The Troubles: Inquest judge accuses MoD of advising soldiers to apply for anonymity
19 January 2016
A senior judge has accused the Ministry of Defence (MoD) of delaying court proceedings and inquests by routinely advising former soldiers called to give evidence to apply for anonymity.
Lord Justice Weir said that while there were some genuine and appropriate cases for anonymity, many of the applications were a “lot of dross”.
He spoke during the second day of a two-week review into 56 legacy cases.
The cases involve 95 deaths where inquests have still to be heard.
These cases include some of the most controversial killings during the Troubles.
The judge, one of the most senior in Northern Ireland, made the comments after being told a former soldier called to give evidence about a murder in Belfast in 1973 might seek anonymity.
“Why on earth would he want anonymity?” he asked.
A barrister for the MoD said he could not answer as he was not aware of the full details.
The case mentioned is that of Daniel Carson, a 29-year-old Catholic shot dead by the Ulster Volunteer Force in the Shankill area of Belfast in November 1973.
The soldier at the centre of the dispute was one of the first to arrive on the scene of the shooting.
Lawyers for Mr Carson’s family want to question him about a claim by an eyewitness that she told the soldiers who the gunman was.
No one has ever been charged in connection with the murder.

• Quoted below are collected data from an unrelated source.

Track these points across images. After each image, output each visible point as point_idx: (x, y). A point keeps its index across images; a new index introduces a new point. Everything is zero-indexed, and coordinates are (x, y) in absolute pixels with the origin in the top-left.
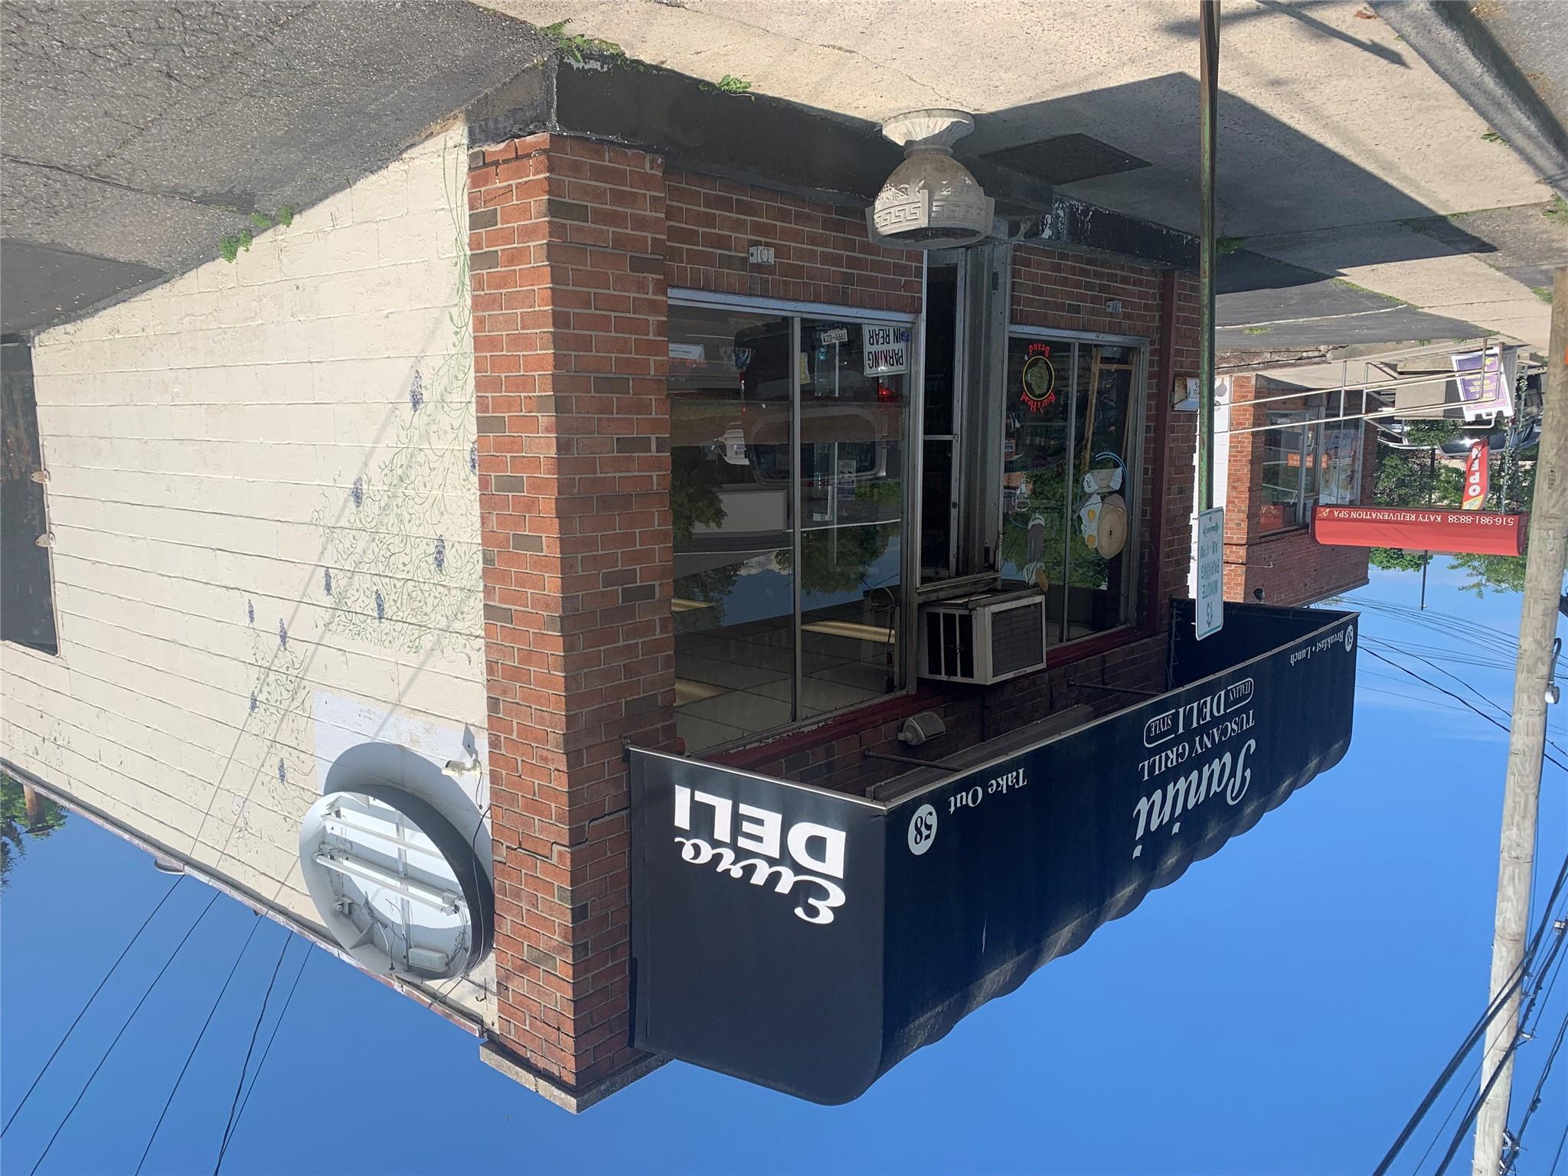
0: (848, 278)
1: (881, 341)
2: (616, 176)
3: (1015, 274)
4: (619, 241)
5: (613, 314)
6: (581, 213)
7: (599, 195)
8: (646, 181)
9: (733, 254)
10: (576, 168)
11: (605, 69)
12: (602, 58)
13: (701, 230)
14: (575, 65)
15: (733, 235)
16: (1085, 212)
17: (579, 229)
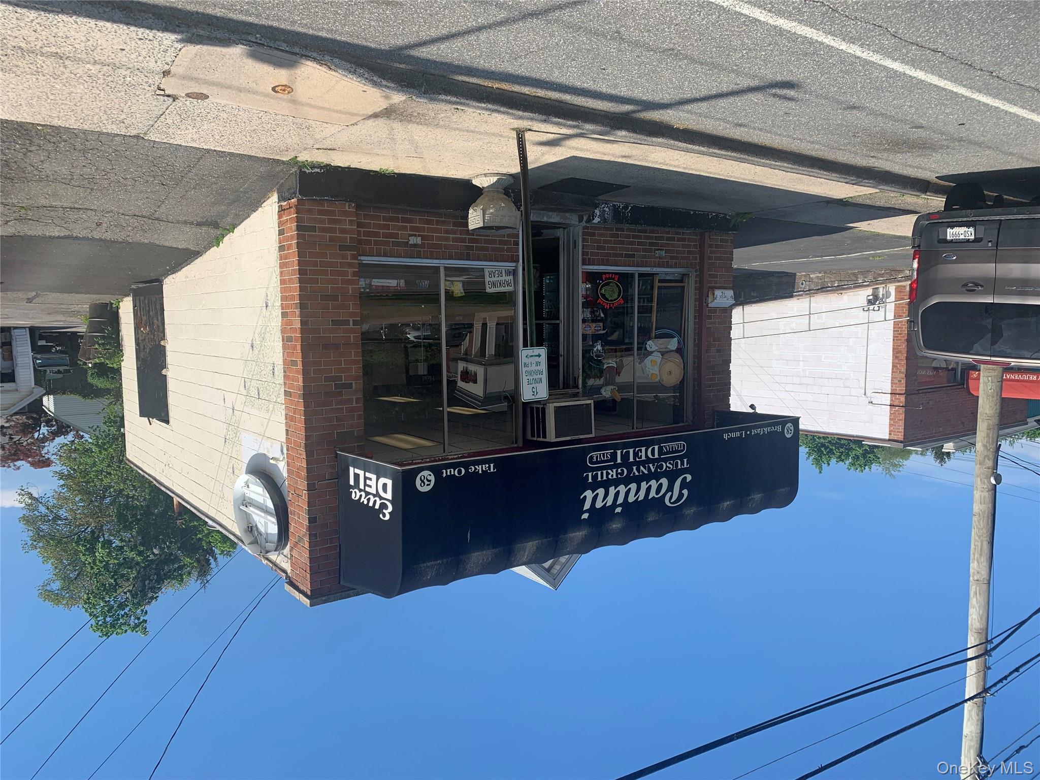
0: (468, 248)
1: (496, 276)
2: (332, 213)
3: (584, 240)
4: (332, 239)
5: (329, 269)
6: (313, 229)
7: (322, 221)
8: (346, 214)
9: (400, 240)
10: (310, 211)
11: (322, 171)
12: (320, 167)
13: (381, 231)
14: (307, 171)
15: (400, 232)
16: (626, 207)
17: (311, 236)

When told that it was possible the soldier might want his identity concealed, Lord Justice Weir said the legal system was being weighed down with “completely futile applications”.
He added: “I often think that if people did not cry wolf so often, you might be more prepared to listen to them when the wolf actually arrives.”
The judge said the applications led to unnecessary and lengthy delays in court proceedings, and suggested the MoD was responsible.
“Ordinary people living in England don’t go to bed at night thinking about anonymity and screening,” he said.
“The idea has to come from somewhere, and to my mind it comes all too frequently and inappropriately.”